Canada’s benchmark 10-year government bonds declined, with yields rising seven basis points, or 0.07 percentage point, to 1.87 percent. The 2.75 percent security maturing in June 2022 fell 64 cents to $107.58.
The nation’s corporate bonds topped government debt last year by the most since 2009, led by gains in public-private partnership securities issued to finance the construction of hospitals.
Health-care bonds returned 10.5 percent in 2012, the top performing Canadian corporate category, compared with returns on the broad corporate index of 6.5 percent, 2.4 percent for federal bonds and 3.1 percent for provincial bonds, according to Bank of America Merrill Lynch data. The firm’s Global Corporate Index made 11 percent.
“General risk sentiment is improving,” said David Watt, chief economist at HSBC Holdings Plc in Toronto. “The fiscal deal in the U.S., that’s been holding markets back, so the fact they got an agreement basically could take a source of uncertainty away from markets.”
Trading in overnight index swaps shows investors see little chance of the Bank of Canada raising interest rates before July, according to data compiled by Bloomberg.
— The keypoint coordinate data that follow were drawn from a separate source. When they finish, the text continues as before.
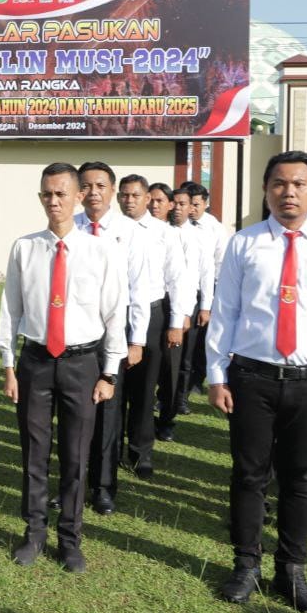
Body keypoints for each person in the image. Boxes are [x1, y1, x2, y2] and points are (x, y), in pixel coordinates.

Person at [209, 151, 307, 613]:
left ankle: (291, 570)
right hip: (253, 377)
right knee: (249, 475)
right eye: (278, 183)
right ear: (266, 190)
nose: (287, 192)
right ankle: (246, 565)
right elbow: (225, 312)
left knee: (301, 479)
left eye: (298, 184)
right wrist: (217, 374)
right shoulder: (244, 244)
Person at [0, 162, 126, 574]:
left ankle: (70, 539)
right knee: (34, 453)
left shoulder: (101, 250)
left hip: (82, 363)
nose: (54, 201)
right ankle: (34, 533)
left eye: (62, 194)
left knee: (75, 457)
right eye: (47, 194)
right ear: (40, 198)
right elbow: (10, 310)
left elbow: (113, 314)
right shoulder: (25, 247)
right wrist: (8, 364)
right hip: (35, 361)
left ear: (78, 198)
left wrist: (109, 373)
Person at [74, 162, 148, 515]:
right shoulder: (69, 228)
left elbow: (140, 289)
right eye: (86, 186)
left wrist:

The central bank has kept the benchmark rate at 1 percent since September 2010, the longest pause since the 1950s.
Implied volatility for three-month options on the U.S. dollar versus the loonie was 5.61 percent, below the one year average of 9.05. Implied volatility signals the expected pace of currency swings and is quoted and used by traders to set option prices.
The Canadian dollar traded stronger than its 50-, 100-, and 200-day moving averages, breaking technical levels that signal further strength.
“In the short term, I think we’ll see a lot of resistance at 98.25, so the U.S. dollar will find support at that level,” said Darren Richardson, senior corporate dealer at CanadianForex Ltd, by phone from Toronto. “We’ve got a lot of technical support there, previous highs from October, December was at 98.25 and that should hold in for today.”
The Canadian dollar has gained 0.5 percent in the past 12 months versus nine developed-nation peers tracked by Bloomberg Correlation-Weighted Indexes. The greenback has dropped 2.2 percent.